The Wolong Interpretive plan involved managers, scientists and local citizens.
The Wolong Interpretive plan involved managers, scientists and local citizens.

A thoughtful interpretive planning process will bring people together around the mission and vision of the organization and objectives of the project and/or program. There are no doubt many other reasons for starting your project with a well-reasoned interpretive plan, but if you need help convincing yourself, your boss, or your donors, the five listed here should give you a place to start that conversation.

-Tim Merriman

Published by heartfeltassociates

Lisa Brochu and Tim Merriman are married and serve as Principals of Heartfelt Associates. They write fiction and non-fiction, raise miniature horses and consult with parks, zoos, museums, historic sites, nature centers and aquariums on heritage interpretation and visitor experiences.They live on the Big Island of Hawaii on a small Kona coffee farm overlooking Kealakekua Bay.

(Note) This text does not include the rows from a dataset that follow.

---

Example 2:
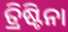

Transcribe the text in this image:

ତ୍ରିଷ୍ଟିନା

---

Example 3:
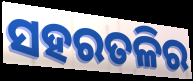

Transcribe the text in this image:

ସହରତଳିର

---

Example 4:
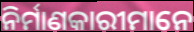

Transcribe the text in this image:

ନିର୍ମାଣକାରୀମାନେ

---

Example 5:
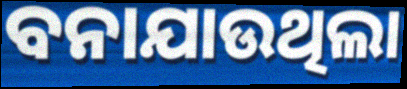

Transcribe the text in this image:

ବନାଯାଉଥିଲା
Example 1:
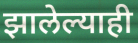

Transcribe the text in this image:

झालेल्याही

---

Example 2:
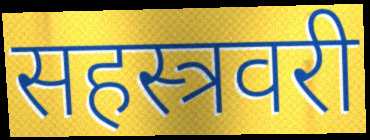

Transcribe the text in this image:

सहस्त्रवरी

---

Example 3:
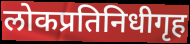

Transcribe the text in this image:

लोकप्रतिनिधीगृह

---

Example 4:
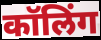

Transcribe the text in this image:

कॉलिंग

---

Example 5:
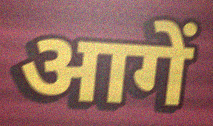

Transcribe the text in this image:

आगें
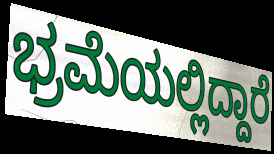
ಭ್ರಮೆಯಲ್ಲಿದ್ದಾರೆ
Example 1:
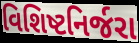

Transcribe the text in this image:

વિશિષ્ટનિર્જરા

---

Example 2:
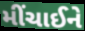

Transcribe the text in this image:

મીંચાઈને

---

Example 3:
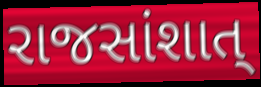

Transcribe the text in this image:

રાજસાંશાત્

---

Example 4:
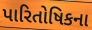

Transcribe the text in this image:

પારિતોષિકના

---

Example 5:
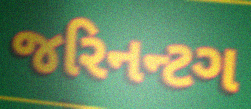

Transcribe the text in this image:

જરિનન્ટગ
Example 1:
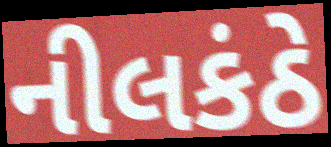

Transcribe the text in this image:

નીલકંઠે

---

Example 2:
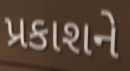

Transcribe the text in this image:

પ્રકાશને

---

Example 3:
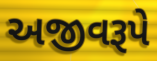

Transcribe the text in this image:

અજીવરૂપે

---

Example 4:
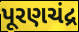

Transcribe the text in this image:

પૂરણચંદ્ર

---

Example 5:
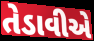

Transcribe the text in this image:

તેડાવીએ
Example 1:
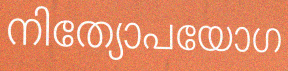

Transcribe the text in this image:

നിത്യോപയോഗ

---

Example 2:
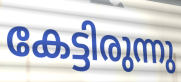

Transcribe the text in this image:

കേട്ടിരുന്നു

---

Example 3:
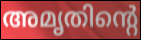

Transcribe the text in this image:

അമൃതിന്റെ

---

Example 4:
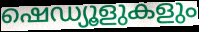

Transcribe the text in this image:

ഷെഡ്യൂളുകളും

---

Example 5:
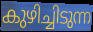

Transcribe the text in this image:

കുഴിച്ചിടുന്ന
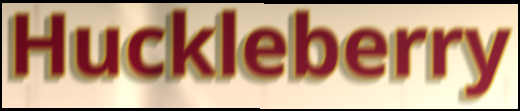
Huckleberry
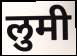
लुमी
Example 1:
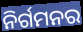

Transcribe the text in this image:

ନିର୍ଗମନର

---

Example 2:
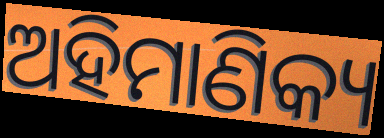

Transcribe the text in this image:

ଅହିମାଣିକ୍ୟ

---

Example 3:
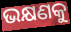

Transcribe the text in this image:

ଭକ୍ଷଣକୁ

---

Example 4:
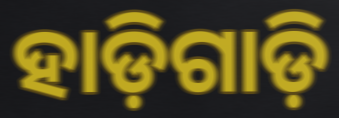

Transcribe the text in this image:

ହାଡ଼ିଗାଡ଼ି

5 thoughts on “Five Reasons Why You Should Have an Interpretive Plan

  1. I like these reason. We need to give some agency or manager the reason why they have an interpretive plan. But some manager focuses on economic benefit of the planning. How could we answer this question?

    1. Thanks for your comment and question. I’ve been a manager without a plan and know that several financial losses result from not planning. As I see them, they are:
      1. When you build facilities or new tours that seem like a good idea without a plan, you are more likely to have wasted financial resources on an unsuccessful facility or tour that eats operating resources.
      2. People expand our business and profits by telling others about high quality experiences. Planning helps you put higher quality programming on the ground at the start and you fine tune it with customer feedback.
      3. Priorities matter and money is wasted when you build or create a low priority facility or program first when another one would have built your financial resources faster. Great interpretive plannings is based on collecting the right information about what is planned and then analysis of it to determine how to be more strategic and tactical. Developing facilities and programs in the right order saves money and builds income faster.

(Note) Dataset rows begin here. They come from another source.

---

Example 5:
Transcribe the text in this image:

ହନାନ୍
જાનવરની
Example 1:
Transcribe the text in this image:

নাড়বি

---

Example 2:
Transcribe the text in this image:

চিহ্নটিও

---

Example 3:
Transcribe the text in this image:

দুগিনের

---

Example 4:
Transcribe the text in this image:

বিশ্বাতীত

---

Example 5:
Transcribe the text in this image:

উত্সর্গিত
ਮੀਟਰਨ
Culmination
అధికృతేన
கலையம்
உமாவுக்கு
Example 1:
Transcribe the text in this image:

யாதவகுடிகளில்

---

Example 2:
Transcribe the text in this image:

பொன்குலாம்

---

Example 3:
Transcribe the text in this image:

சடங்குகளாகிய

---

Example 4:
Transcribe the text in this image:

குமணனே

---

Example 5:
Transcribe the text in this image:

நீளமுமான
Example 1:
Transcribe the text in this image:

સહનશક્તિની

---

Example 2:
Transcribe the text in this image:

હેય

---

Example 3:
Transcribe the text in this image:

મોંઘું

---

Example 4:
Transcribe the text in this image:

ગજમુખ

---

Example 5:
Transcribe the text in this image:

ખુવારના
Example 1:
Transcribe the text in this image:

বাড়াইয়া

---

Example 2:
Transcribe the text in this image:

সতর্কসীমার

      Sometimes as managers, we are too close to our own business and a planner brings us objective study and analysis that allows us to see our business in a new light. Profit is a reasonable expectation from private sector public sector interpretive programs and facilities, but you optimize it by planning, and eliminate waste.

      All best wishes with your work.

      Tim

  2. Thanks for your answers very much. Your ideals are useful and helpful to me. I will explain this question easliy and clearly. I am glad to share my experience with you.